At the Genie Awards, Don McKellar was effectively competing against himself as a screenwriter of both Last Night and The Red Violin. The Red Violin dominated the awards, with eight wins. The film also competed in the 1st Jutra Awards, launched to honour the Cinema of Quebec. Due to the international production and amount of English, numerous English Canadians accepted awards.

The Red Violin was also nominated for Chicago Film Critics Association Award for Best Original Score, but lost to South Park: Bigger, Longer & Uncut.

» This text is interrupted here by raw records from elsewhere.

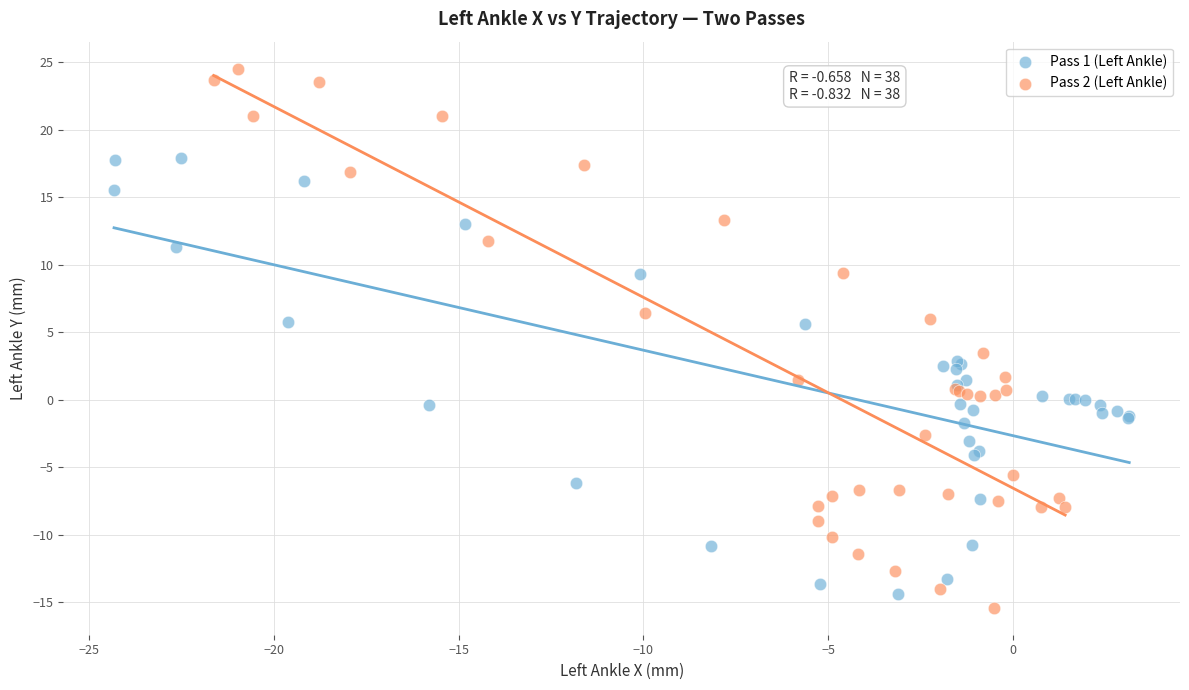

Which series contains the highest Y value?

Pass 2 (Left Ankle)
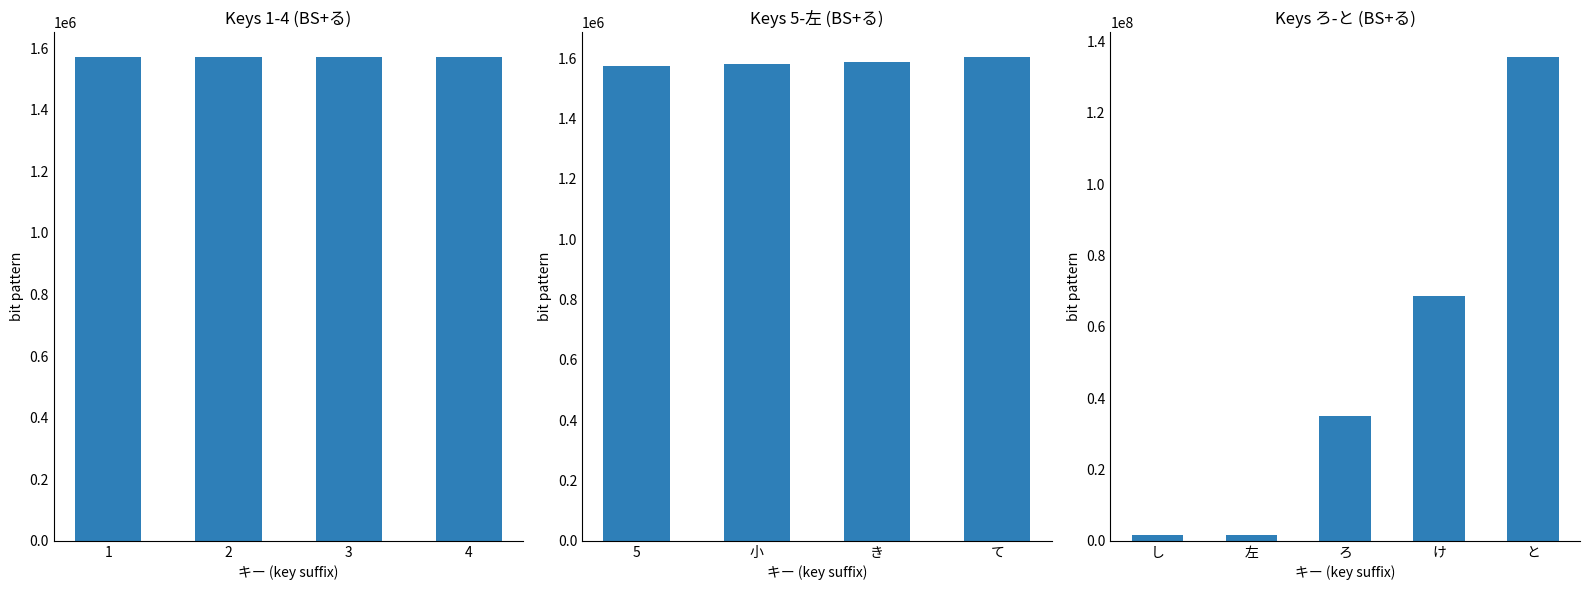

Is it true that the value at 135790592 is 135790592?

True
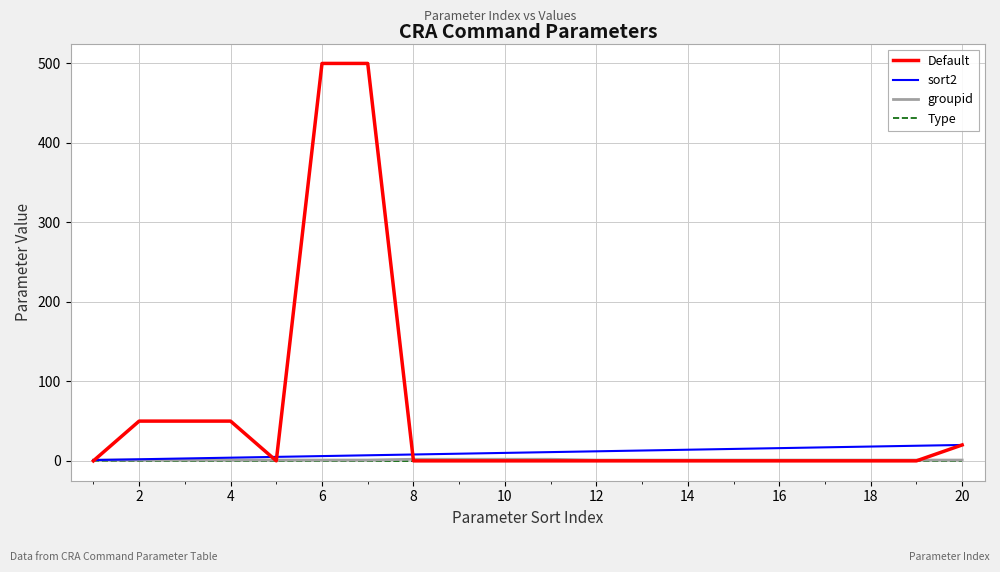

What is the greatest value displayed?

500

| Award | Date of ceremony | Category | Recipient(s) | Result | Ref(s) |
| Academy Awards | 26 March 2000 | Best Original Score | John Corigliano | Won |  |
| Chicago Film Critics Association | 13 March 2000 | Best Original Score | Nominated |  |
| Genie Awards | 4 February 1999 | Best Motion Picture | Niv Fichman | Won |  |
| Best Direction | François Girard | Won |
| Best Screenplay | Don McKellar and François Girard | Won |
| Best Cinematography | Alain Dostie | Won |
| Best Art Direction | Francois Seguin | Won |
| Best Editing | Gaétan Huot | Nominated |
| Best Music | John Corigliano | Won |
| Best Sound | Claude La Haye, Jo Caron, Bernard Gariepy Strobl and Hans Peter Strobl | Won |
| Best Sound Editing | Marcel Pothier, Jérôme Décarie, Carole Gagnon, Antoine Morin and Jacques Plante | Nominated |
| Best Costume Design | Renée April | Won |
| Golden Globes | 23 January 2000 | Best Foreign Language Film |  | Nominated |  |
| Jutra Awards | 7 March 1999 | Best Film | Niv Fichman and Daniel Iron | Won |  |
| Best Direction | François Girard | Won |
| Best Screenplay | François Girard and Don McKellar | Won |
| Best Actress | Sylvia Chang | Nominated |
| Best Supporting Actor | Colm Feore | Won |
| Best Supporting Actress | Monique Mercure | Nominated |
| Best Art Direction | François Séguin and Renée April | Won |
| Cinematography | Alain Dostie | Won |
| Best Editing | Gaétan Huot | Won |
| Best Sound | Claude La Haye, Marcel Pothier, Hans Peter Strobl and Guy Pelletier | Won |
| Best Original Music | John Corigliano | Won |
| Online Film Critics Society | 2000 | Best Foreign Language Film |  | Nominated |  |
| Satellite Awards | 16 January 2000 | Best Costume Design | Renée April | Nominated |  |
| Tokyo International Film Festival | 1998 | Best Artistic Contribution | François Girard | Won |  |
| Toronto Film Critics Association | 16 December 1998 | Best Canadian Film |  | Runner-up |  |

==Legacy==
Corigliano adapted his score into a Concerto for Violin and Orchestra (The Red Violin), performed in Baltimore, Dallas and Atlanta from 2003 to 2004. In 2005, it was performed at the San Francisco Ballet. He later wrote another adaptation, The Red Violin: Chaconne for Violin and Orchestra.

After the film's release, the Red Mendelssohn owner Elizabeth Pitcairn also learned its Chaconne, which she called "spooky", adding "that's when the violin can tell its own story; that's when it can actually speak". Pitcairn brought the "Red Violin" to the Prince George Symphony Orchestra in 2012.